[Start of section]
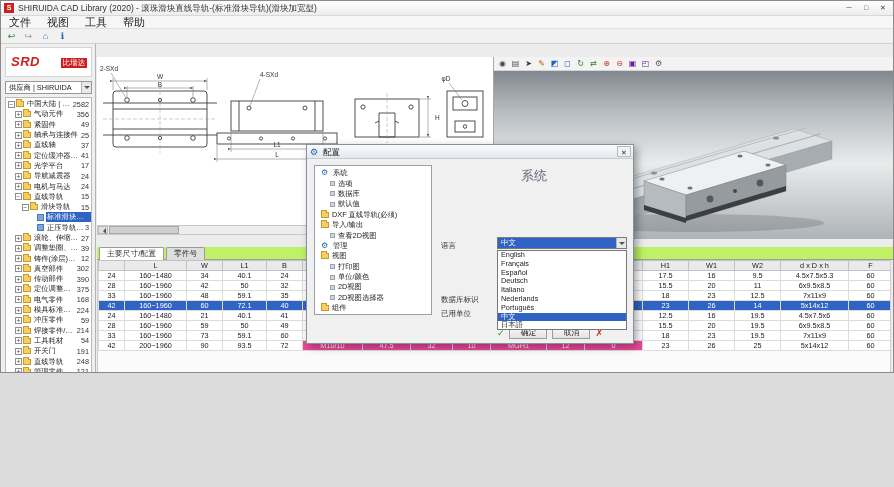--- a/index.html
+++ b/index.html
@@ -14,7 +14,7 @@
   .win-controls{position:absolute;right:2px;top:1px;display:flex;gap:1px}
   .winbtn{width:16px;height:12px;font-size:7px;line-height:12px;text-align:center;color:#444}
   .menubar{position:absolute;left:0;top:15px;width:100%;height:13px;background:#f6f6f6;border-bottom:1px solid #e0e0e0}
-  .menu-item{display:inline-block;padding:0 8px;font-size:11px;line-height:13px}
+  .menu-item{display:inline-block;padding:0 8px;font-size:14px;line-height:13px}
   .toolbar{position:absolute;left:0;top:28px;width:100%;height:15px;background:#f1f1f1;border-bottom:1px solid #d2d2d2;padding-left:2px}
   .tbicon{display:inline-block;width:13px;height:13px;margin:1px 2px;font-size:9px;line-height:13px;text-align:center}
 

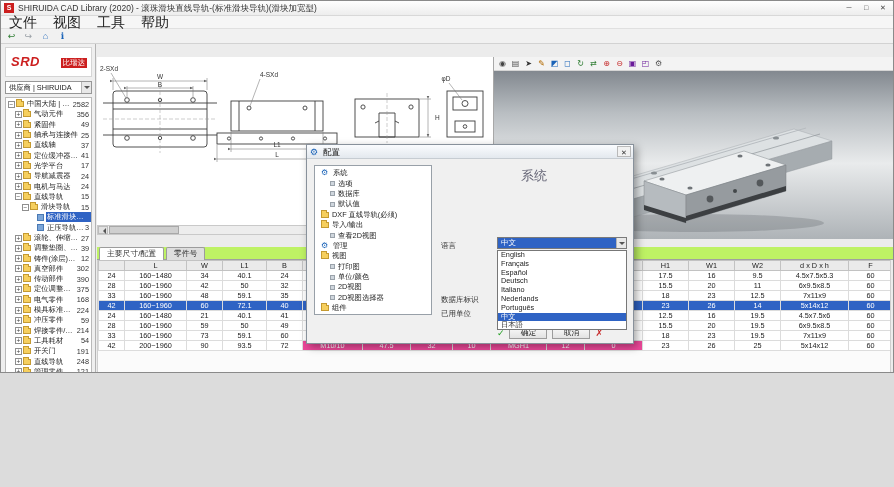--- a/index.html
+++ b/index.html
@@ -355,6 +355,14 @@
     </div>
   </div>
 
+  <div class="tabs-row">
+    <span id="doc-tabs"><span class="tab active">零件视图</span><span class="tab">软件信息</span></span>
+    <span class="child-controls" id="child-controls">
+        <span class="childbtn">─</span>
+        <span class="childbtn">□</span>
+        <span class="childbtn">✕</span>
+      </span>
+  </div>
 
   <div class="draw-pane">
     <svg class="draw-svg" width="396" height="168" viewBox="0 0 396 168">

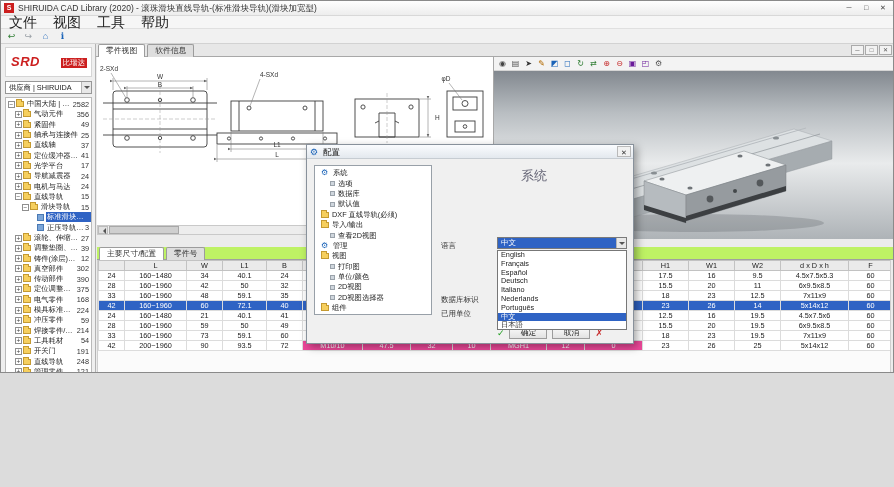--- a/index.html
+++ b/index.html
@@ -21,7 +21,7 @@
   
   .sidebar{position:absolute;left:0;top:43px;width:95px;height:415px;background:#efefef;border-right:1px solid #b3b3b3}
   .logo-card{position:absolute;left:4px;top:3px;width:87px;height:30px;background:#fff;border:1px solid #d5d5d5}
-  .logo-srd{position:absolute;left:5px;top:6px;color:#cc1f1f;font-style:italic;font-weight:bold;font-size:13px;letter-spacing:.5px}
+  .logo-srd{position:absolute;left:5px;top:6px;color:#cc1f1f;font-style:italic;font-weight:normal;font-size:17px;letter-spacing:.5px}
   .logo-cn{position:absolute;right:4px;top:10px;background:#cc1f1f;color:#fff;font-size:7.5px;padding:0 2px;line-height:10px}
   .supplier-combo{position:absolute;left:4px;top:37px;width:87px;height:13px;background:#fff;border:1px solid #979797;font-size:7.3px;line-height:11px;padding-left:3px;overflow:hidden;white-space:nowrap}
   .combo-arrow{position:absolute;right:0;top:0;width:10px;height:100%;background:#e8e8e8;border-left:1px solid #b5b5b5}

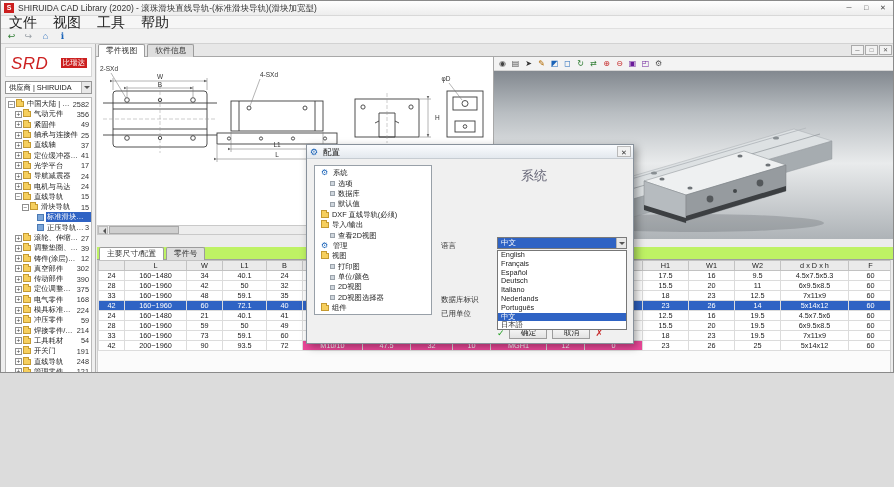--- a/index.html
+++ b/index.html
@@ -256,7 +256,7 @@
           <span class="expander">+</span>
           <span class="folder-icon"></span>
           <span class="tlabel">真空部件</span>
-          <span class="tcount">302</span>
+          <span class="tcount">195</span>
         </div>
         <div class="trow">
           <span class="indent" style="width: 7px;"></span>

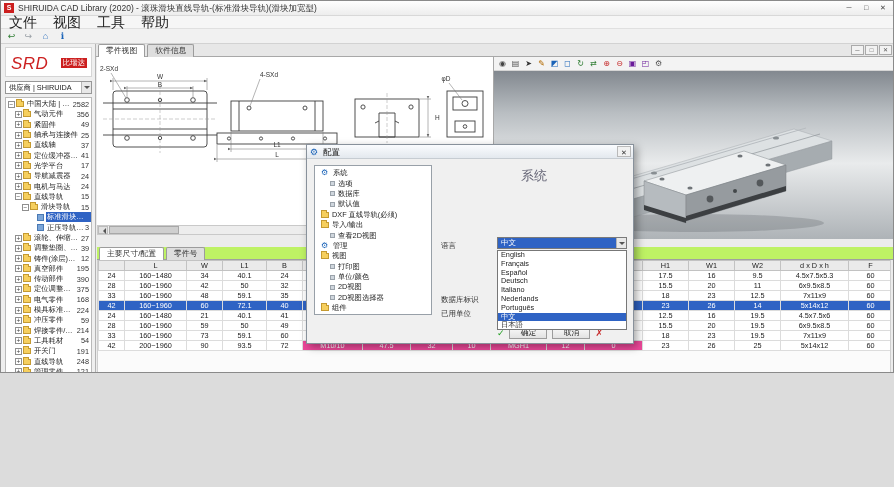--- a/index.html
+++ b/index.html
@@ -74,7 +74,7 @@
   #data-table th{height:10px;background:#eaeaea;border:1px solid #c2c2c2;font-weight:normal;color:#222;overflow:hidden;white-space:nowrap}
   #data-table td{height:10px;border:1px solid #dcdcdc;text-align:center;overflow:hidden;white-space:nowrap;background:#fff}
   #data-table tr.selfull td{background:#2f63c4;color:#fff}
-  #data-table td.selmid{background:#ec4899;color:#fff}
+  #data-table td.selmid{background:#a21caf;color:#fff}
 
   
   .pagebar{position:absolute;left:95px;top:442px;width:799px;height:16px;background:#efefef;border-top:1px solid #cacaca}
[End of section]
**Work task**
Return the data above in its exact wording, with none of the pictures.

**Answer to the exercise**
--- a/index.html
+++ b/index.html
@@ -14,7 +14,7 @@
   .win-controls{position:absolute;right:2px;top:1px;display:flex;gap:1px}
   .winbtn{width:16px;height:12px;font-size:7px;line-height:12px;text-align:center;color:#444}
   .menubar{position:absolute;left:0;top:15px;width:100%;height:13px;background:#f6f6f6;border-bottom:1px solid #e0e0e0}
-  .menu-item{display:inline-block;padding:0 8px;font-size:11px;line-height:13px}
+  .menu-item{display:inline-block;padding:0 8px;font-size:14px;line-height:13px}
   .toolbar{position:absolute;left:0;top:28px;width:100%;height:15px;background:#f1f1f1;border-bottom:1px solid #d2d2d2;padding-left:2px}
   .tbicon{display:inline-block;width:13px;height:13px;margin:1px 2px;font-size:9px;line-height:13px;text-align:center}
 

--- a/index.html
+++ b/index.html
@@ -355,6 +355,14 @@
     </div>
   </div>
 
+  <div class="tabs-row">
+    <span id="doc-tabs"><span class="tab active">零件视图</span><span class="tab">软件信息</span></span>
+    <span class="child-controls" id="child-controls">
+        <span class="childbtn">─</span>
+        <span class="childbtn">□</span>
+        <span class="childbtn">✕</span>
+      </span>
+  </div>
 
   <div class="draw-pane">
     <svg class="draw-svg" width="396" height="168" viewBox="0 0 396 168">

--- a/index.html
+++ b/index.html
@@ -21,7 +21,7 @@
   
   .sidebar{position:absolute;left:0;top:43px;width:95px;height:415px;background:#efefef;border-right:1px solid #b3b3b3}
   .logo-card{position:absolute;left:4px;top:3px;width:87px;height:30px;background:#fff;border:1px solid #d5d5d5}
-  .logo-srd{position:absolute;left:5px;top:6px;color:#cc1f1f;font-style:italic;font-weight:bold;font-size:13px;letter-spacing:.5px}
+  .logo-srd{position:absolute;left:5px;top:6px;color:#cc1f1f;font-style:italic;font-weight:normal;font-size:17px;letter-spacing:.5px}
   .logo-cn{position:absolute;right:4px;top:10px;background:#cc1f1f;color:#fff;font-size:7.5px;padding:0 2px;line-height:10px}
   .supplier-combo{position:absolute;left:4px;top:37px;width:87px;height:13px;background:#fff;border:1px solid #979797;font-size:7.3px;line-height:11px;padding-left:3px;overflow:hidden;white-space:nowrap}
   .combo-arrow{position:absolute;right:0;top:0;width:10px;height:100%;background:#e8e8e8;border-left:1px solid #b5b5b5}

--- a/index.html
+++ b/index.html
@@ -256,7 +256,7 @@
           <span class="expander">+</span>
           <span class="folder-icon"></span>
           <span class="tlabel">真空部件</span>
-          <span class="tcount">302</span>
+          <span class="tcount">195</span>
         </div>
         <div class="trow">
           <span class="indent" style="width: 7px;"></span>

--- a/index.html
+++ b/index.html
@@ -74,7 +74,7 @@
   #data-table th{height:10px;background:#eaeaea;border:1px solid #c2c2c2;font-weight:normal;color:#222;overflow:hidden;white-space:nowrap}
   #data-table td{height:10px;border:1px solid #dcdcdc;text-align:center;overflow:hidden;white-space:nowrap;background:#fff}
   #data-table tr.selfull td{background:#2f63c4;color:#fff}
-  #data-table td.selmid{background:#ec4899;color:#fff}
+  #data-table td.selmid{background:#a21caf;color:#fff}
 
   
   .pagebar{position:absolute;left:95px;top:442px;width:799px;height:16px;background:#efefef;border-top:1px solid #cacaca}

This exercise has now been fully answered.